In the words of Dani Rodri, professor of Economics at Harvard University, “The correct answer to almost any question in economics is: It depends.”
Whatever one might think about outsourcing web development—bottom line—it’s an economic consideration. It relates to the ROI of leveraging staffers properly in the marketing agency business. Specifically, it’s about optimizing annualized gross income. Or, when subtracting hard costs from revenue, making those hard costs smaller.
So, when it comes to web dev, is outsourcing simply a handoff?
It depends.
But if that is too milquetoast for you, and you’d really like a “yes” or a “no,” then here are what those more conclusive answers look like.
No (It’s Not Just Throwing It Over The Wall)
Outsourcing is about serving clients and opening up new revenue streams. It’s different than just adding freelancers to get by.
In fact, one example of an environment where outsourcing matches up well is when there is already some expertise on staff.
That in-house expertise might be in the form of a unicorn or a jack-or-jill-of-all-trades who knows quite a bit already. They understand the breadth of the process—web development, design, account management, creative management, QA, and so on. Maybe they even know some JavaScript and CSS and can manage plugins.
To complement that, the outsource partner is one who can accurately define (and explain) the scope of work; someone who can ask the right questions and set the direction, who knows how to not underdeliver nor overdeliver on the scope—and serves as a subject matter expert, helping to maximize revenue with a full slate of development services and know-how. And that translates to money not being left on the table because an agency doesn’t have the in-house bandwidth to pick it up.
When the project gets into the weeds, no one at the agency has to fumble and learn their way along.
Quality does not have to suffer.
Best of all? It comes as a transparent, pass-along, variable cost. Not a fixed expense.
Ultimately, the outsource partner helps the agency unicorns scale, doing what they do best, well beyond what they could do alone, increasing the ROI the agency already has invested in them.
In addition, agency identity doesn’t have to suffer either.
In fact, more than 80 percent of agency respondents in the international 2022 Agency Audit survey report said they have engaged partners to work beyond their own scope or capacity. And more than three-quarters said they white-label outsourced partners under their own brand, underscoring the transparency of the relationship.
Yes (Outsourcing is Just Throwing It Over the Wall)
Some may think outsourcing is as simple as a handoff. In fact, it’s a partnership. With trust and communication, only a soulmate can deliver and keep providing over time.
In that sense, when the seamless nature of the relationship becomes second nature, what a beautiful thing to just hand off web dev to the in-house unicorn (and partner) without adding any further hard costs. Someone in-house who can take the ball and run with it, scaling up and out to expand revenue streams.
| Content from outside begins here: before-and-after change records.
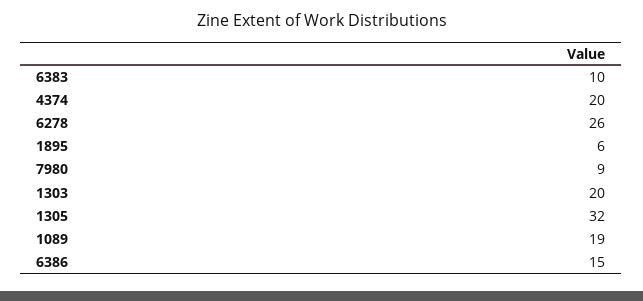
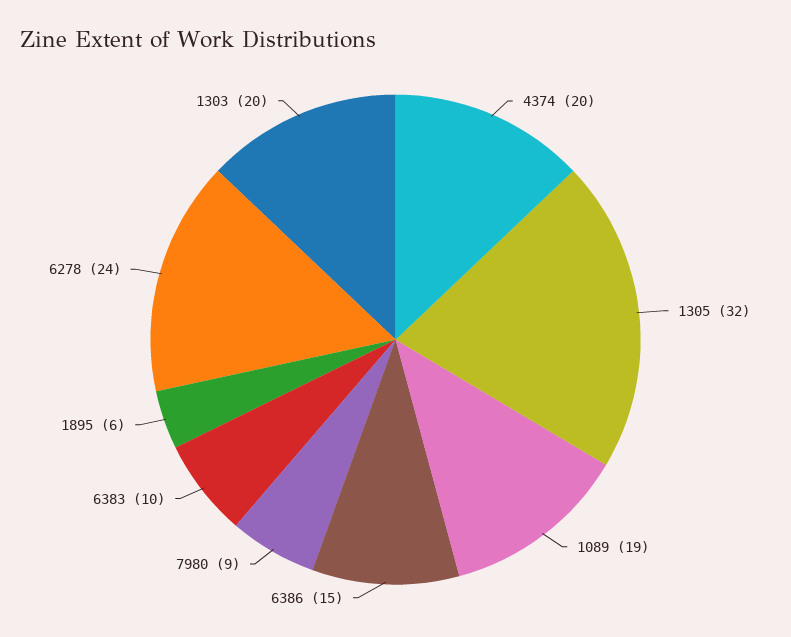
  {
    "6383": 10,
    "4374": 20,
-   "6278": 26,
+   "6278": 24,
    "1895": 6,
    "7980": 9,
    "1303": 20,
    "1305": 32,
    "1089": 19,
    "6386": 15
  }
A Closing Note About Chucking Stuff Over the Wall
During this era of the Great Resignation, talent is short and capabilities suffer. It’s more likely that agency owners are pounding their heads against the wall versus lobbing work over it (flawlessly, anyway).
The Agency Audit Survey reported that a shortage of talent was the number 1 overall challenge for agencies. And hand-in-hand with that dilemma, most who have not engaged partners have now considered it.
For a small agency with little or no in-house web dev, outsourcing is an obvious fit. For the unicorn scenario where there already exists some in-house capability, it’s about making that person’s expertise scalable. For the full-service DevOps agency, outsourcing is about peppering in consultative resources combined with subject-matter specialists, or even doing some ad hoc work.
So, what’s an accurate perception about outsourcing?
Well, it depends. It depends on how owners leverage it as they optimize AGI.